START DATA TO EXAMINE
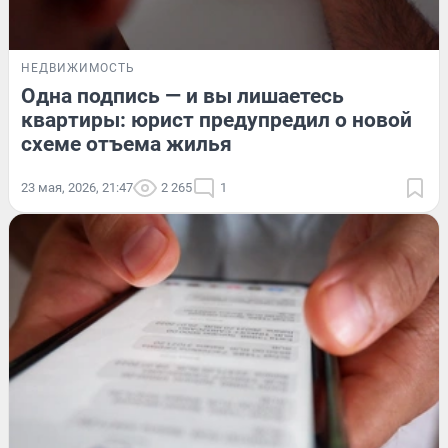
НЕДВИЖИМОСТЬ
Одна подпись — и вы лишаетесь
квартиры: юрист предупредил о новой
схеме отъема жилья
23 мая, 2026, 21:47
2 265
1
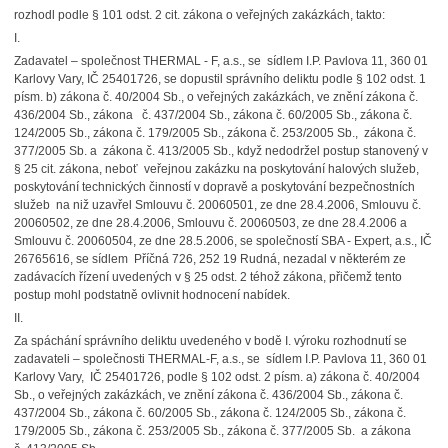
rozhodl podle § 101 odst. 2 cit. zákona o veřejných zakázkách, takto:
I.
Zadavatel – společnost THERMAL - F, a.s., se sídlem I.P. Pavlova 11, 360 01
Karlovy Vary, IČ 25401726, se dopustil správního deliktu podle § 102 odst. 1
písm. b) zákona č. 40/2004 Sb., o veřejných zakázkách, ve znění zákona č.
436/2004 Sb., zákona č. 437/2004 Sb., zákona č. 60/2005 Sb., zákona č.
124/2005 Sb., zákona č. 179/2005 Sb., zákona č. 253/2005 Sb., zákona č.
377/2005 Sb. a zákona č. 413/2005 Sb., když nedodržel postup stanovený v
§ 25 cit. zákona, neboť veřejnou zakázku na poskytování halových služeb,
poskytování technických činností v dopravě a poskytování bezpečnostních
služeb na niž uzavřel Smlouvu č. 20060501, ze dne 28.4.2006, Smlouvu č.
20060502, ze dne 28.4.2006, Smlouvu č. 20060503, ze dne 28.4.2006 a
Smlouvu č. 20060504, ze dne 28.5.2006, se společností SBA - Expert, a.s., IČ
26765616, se sídlem Příčná 726, 252 19 Rudná, nezadal v některém ze
zadávacích řízení uvedených v § 25 odst. 2 téhož zákona, přičemž tento
postup mohl podstatně ovlivnit hodnocení nabídek.
II.
Za spáchání správního deliktu uvedeného v bodě I. výroku rozhodnutí se
zadavateli – společnosti THERMAL-F, a.s., se sídlem I.P. Pavlova 11, 360 01
Karlovy Vary, IČ 25401726, podle § 102 odst. 2 písm. a) zákona č. 40/2004
Sb., o veřejných zakázkách, ve znění zákona č. 436/2004 Sb., zákona č.
437/2004 Sb., zákona č. 60/2005 Sb., zákona č. 124/2005 Sb., zákona č.
179/2005 Sb., zákona č. 253/2005 Sb., zákona č. 377/2005 Sb. a zákona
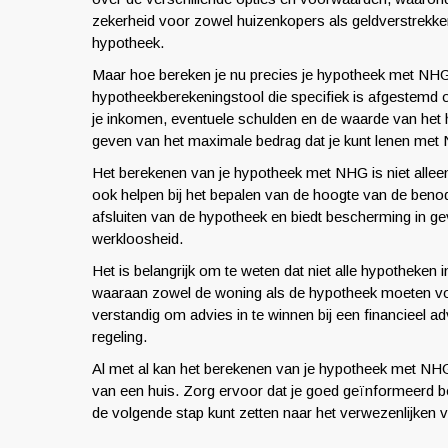
zekerheid voor zowel huizenkopers als geldverstrekker
hypotheek.
Maar hoe bereken je nu precies je hypotheek met NHG
hypotheekberekeningstool die specifiek is afgestemd
je inkomen, eventuele schulden en de waarde van het hu
geven van het maximale bedrag dat je kunt lenen met
Het berekenen van je hypotheek met NHG is niet alleen 
ook helpen bij het bepalen van de hoogte van de beno
afsluiten van de hypotheek en biedt bescherming in ge
werkloosheid.
Het is belangrijk om te weten dat niet alle hypotheke
waaraan zowel de woning als de hypotheek moeten vo
verstandig om advies in te winnen bij een financieel 
regeling.
Al met al kan het berekenen van je hypotheek met NH
van een huis. Zorg ervoor dat je goed geïnformeerd 
de volgende stap kunt zetten naar het verwezenlijke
END DATA TO EXAMINE
__TASK REQUIREMENTS__
From the opening line of the entries above to the line containing "Zadavatel – společnost", please transcribe each line exactly, skipping every picture.

__EXPECTED OUTPUT__
НЕДВИЖИМОСТЬ
Одна подпись — и вы лишаетесь
квартиры: юрист предупредил о новой
схеме отъема жилья
23 мая, 2026, 21:47
2 265
1
rozhodl podle § 101 odst. 2 cit. zákona o veřejných zakázkách, takto:
I.
Zadavatel – společnost THERMAL - F, a.s., se sídlem I.P. Pavlova 11, 360 01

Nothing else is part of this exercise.